What have you taken home from this project for your artistic activities?
For my work as an artist, as a result of the project, I realised the importance of recognising the needs of the group and developing creative or artistic methods for them, and I realised the significance of accepting all forms of insight as equal and involving them in the work process.
Which topic turns up again and again in your artistic activities?
The following topics are involved in my interdisciplinary work and research:
collections and archives as an art strategy, curator activity as an art medium, bidding farewell as a strategy for a new start and to illustrate the events of the day.
What do you seek to achieve with your arts education activities?
With my arts education activities, I seek to create more acceptance of diversity in the art and cultural landscape, as well as to contribute to inter- and trans-culturality becoming commonplace in the art and cultural context and to sociocultural interests being considered in arts education.
What, in your view, is the essence of an artistic intervention in arts education?
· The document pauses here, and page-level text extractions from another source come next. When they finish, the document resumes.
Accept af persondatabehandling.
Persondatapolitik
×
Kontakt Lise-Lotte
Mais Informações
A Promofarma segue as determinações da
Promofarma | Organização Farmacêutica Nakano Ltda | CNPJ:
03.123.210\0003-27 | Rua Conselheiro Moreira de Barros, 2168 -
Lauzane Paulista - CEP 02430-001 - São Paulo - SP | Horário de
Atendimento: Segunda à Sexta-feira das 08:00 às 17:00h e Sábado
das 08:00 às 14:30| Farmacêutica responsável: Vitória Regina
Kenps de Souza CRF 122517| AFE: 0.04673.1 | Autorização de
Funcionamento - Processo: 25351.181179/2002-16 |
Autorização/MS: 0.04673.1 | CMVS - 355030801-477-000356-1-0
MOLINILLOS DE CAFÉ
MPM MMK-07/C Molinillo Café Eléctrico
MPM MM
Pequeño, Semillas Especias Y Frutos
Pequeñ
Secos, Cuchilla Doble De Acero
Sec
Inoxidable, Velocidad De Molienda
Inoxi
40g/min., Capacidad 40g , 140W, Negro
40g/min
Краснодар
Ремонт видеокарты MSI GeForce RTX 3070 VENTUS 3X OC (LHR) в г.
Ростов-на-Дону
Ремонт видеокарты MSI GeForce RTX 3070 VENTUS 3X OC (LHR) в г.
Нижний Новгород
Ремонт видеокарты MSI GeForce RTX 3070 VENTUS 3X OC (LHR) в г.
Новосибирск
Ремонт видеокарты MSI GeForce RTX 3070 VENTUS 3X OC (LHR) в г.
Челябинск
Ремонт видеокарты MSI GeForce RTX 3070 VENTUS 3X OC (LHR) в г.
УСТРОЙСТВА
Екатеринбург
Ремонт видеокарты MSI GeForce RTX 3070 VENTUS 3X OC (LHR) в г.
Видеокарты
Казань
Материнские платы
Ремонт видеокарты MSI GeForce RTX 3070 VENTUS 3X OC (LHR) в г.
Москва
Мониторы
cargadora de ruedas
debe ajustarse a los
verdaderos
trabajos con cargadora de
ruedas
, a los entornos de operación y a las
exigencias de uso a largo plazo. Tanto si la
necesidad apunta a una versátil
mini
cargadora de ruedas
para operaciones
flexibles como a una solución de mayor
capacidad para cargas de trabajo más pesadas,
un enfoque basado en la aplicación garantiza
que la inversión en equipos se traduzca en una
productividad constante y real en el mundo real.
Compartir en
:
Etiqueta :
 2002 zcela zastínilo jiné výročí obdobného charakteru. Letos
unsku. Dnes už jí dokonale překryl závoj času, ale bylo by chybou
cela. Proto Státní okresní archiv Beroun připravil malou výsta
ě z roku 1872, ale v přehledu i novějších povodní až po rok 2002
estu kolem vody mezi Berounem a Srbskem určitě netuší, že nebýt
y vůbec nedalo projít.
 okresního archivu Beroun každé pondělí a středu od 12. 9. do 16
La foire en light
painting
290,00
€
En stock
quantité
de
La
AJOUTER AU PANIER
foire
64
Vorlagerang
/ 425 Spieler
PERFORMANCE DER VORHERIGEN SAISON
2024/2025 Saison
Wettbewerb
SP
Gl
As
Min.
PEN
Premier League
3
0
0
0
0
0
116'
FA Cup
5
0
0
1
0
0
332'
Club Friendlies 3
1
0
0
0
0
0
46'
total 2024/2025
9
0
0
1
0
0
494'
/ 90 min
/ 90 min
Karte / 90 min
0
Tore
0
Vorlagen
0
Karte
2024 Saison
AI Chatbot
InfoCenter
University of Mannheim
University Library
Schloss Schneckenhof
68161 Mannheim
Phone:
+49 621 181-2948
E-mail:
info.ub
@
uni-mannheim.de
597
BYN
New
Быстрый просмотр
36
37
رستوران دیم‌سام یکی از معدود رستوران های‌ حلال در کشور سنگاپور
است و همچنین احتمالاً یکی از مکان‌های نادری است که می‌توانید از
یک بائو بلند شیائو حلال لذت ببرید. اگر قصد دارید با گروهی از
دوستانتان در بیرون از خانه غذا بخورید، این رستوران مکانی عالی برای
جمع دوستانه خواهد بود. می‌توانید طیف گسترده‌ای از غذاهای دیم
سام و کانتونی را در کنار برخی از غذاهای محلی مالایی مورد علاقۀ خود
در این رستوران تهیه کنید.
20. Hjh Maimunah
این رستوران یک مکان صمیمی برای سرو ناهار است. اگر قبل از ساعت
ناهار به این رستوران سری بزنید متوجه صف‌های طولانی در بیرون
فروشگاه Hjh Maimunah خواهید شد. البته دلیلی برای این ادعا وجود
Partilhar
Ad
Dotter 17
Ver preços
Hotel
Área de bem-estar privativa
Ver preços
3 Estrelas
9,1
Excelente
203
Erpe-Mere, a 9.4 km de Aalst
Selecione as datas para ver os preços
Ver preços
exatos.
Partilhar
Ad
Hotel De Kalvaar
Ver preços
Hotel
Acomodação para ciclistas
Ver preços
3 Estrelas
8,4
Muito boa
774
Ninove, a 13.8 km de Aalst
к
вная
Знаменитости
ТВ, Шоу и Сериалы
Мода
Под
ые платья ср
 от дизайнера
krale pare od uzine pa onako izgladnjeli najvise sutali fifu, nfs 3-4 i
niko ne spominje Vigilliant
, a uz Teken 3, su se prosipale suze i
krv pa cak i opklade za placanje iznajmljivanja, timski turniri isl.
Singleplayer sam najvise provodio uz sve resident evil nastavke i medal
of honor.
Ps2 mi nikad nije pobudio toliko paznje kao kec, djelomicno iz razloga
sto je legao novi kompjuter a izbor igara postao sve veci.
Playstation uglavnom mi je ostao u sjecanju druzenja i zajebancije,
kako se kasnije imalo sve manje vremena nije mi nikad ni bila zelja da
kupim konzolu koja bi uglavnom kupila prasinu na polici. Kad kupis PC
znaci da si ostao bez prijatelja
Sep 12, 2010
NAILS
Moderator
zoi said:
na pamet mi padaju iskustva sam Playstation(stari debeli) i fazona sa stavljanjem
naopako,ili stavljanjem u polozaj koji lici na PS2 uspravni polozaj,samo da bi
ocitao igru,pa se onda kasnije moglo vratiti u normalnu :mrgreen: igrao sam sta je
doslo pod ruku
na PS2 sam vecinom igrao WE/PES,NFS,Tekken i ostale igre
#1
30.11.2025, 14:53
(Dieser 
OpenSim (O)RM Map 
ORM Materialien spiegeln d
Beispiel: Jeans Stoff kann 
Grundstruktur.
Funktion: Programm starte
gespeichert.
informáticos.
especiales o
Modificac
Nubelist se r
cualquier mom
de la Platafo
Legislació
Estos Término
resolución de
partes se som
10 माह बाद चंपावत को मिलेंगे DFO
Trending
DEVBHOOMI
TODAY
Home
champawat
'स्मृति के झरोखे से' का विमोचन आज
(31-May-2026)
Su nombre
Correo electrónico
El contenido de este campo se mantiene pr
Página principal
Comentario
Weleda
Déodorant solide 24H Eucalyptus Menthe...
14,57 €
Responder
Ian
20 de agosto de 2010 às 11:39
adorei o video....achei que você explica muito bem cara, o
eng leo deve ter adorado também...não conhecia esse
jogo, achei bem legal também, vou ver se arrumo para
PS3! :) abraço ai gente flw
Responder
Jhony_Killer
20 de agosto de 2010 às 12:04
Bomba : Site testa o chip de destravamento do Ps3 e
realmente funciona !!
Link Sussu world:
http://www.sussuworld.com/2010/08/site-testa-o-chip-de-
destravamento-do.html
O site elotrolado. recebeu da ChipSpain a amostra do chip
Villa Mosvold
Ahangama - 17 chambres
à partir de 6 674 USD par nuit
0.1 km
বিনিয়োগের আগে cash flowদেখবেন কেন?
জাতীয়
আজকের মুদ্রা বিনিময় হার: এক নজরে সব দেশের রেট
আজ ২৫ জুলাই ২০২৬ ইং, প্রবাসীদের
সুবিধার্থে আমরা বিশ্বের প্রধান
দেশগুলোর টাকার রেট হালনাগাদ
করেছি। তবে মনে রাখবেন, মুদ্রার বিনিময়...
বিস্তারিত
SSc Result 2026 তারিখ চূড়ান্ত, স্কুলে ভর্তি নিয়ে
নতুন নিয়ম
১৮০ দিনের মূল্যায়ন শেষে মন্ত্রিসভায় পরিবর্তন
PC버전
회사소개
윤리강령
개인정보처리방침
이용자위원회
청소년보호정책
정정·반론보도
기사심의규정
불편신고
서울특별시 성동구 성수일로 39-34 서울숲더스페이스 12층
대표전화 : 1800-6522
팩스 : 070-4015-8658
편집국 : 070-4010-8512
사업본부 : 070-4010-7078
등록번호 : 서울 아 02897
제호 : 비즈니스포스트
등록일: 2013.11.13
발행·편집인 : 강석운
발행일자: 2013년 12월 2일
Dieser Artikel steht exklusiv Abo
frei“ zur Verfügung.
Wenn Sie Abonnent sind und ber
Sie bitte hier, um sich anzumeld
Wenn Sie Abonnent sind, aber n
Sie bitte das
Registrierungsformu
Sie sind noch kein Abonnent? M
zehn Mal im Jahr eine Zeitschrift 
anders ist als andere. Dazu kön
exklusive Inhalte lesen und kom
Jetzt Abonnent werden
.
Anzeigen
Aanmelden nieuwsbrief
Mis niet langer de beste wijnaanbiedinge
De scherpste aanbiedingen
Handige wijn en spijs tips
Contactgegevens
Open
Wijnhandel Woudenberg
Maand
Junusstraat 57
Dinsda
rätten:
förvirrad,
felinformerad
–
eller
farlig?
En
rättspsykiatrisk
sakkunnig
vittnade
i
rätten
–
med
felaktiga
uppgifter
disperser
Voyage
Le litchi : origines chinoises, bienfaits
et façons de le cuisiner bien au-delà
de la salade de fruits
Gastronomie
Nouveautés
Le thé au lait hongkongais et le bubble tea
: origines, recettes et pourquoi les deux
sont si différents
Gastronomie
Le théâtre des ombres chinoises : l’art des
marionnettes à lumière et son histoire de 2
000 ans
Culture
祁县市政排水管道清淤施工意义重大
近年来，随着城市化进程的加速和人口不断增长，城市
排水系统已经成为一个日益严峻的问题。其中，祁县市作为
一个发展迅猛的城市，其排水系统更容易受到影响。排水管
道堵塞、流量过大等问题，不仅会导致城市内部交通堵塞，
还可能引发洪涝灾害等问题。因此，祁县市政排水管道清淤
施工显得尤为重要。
I regard combining artistic intervention with arts education as a highly interesting and, indeed, necessary endeavour. To me, artistic intervention is a constructive critique of the existing ossified structures in arts education aimed at being able to agilely address the diversified urban society in the here and now. Such “interventions” can act as opening spaces and opening strategies for interaction and participation in which inter- and transcultural conflicts can stimulate the development of identity at individual and organisational level.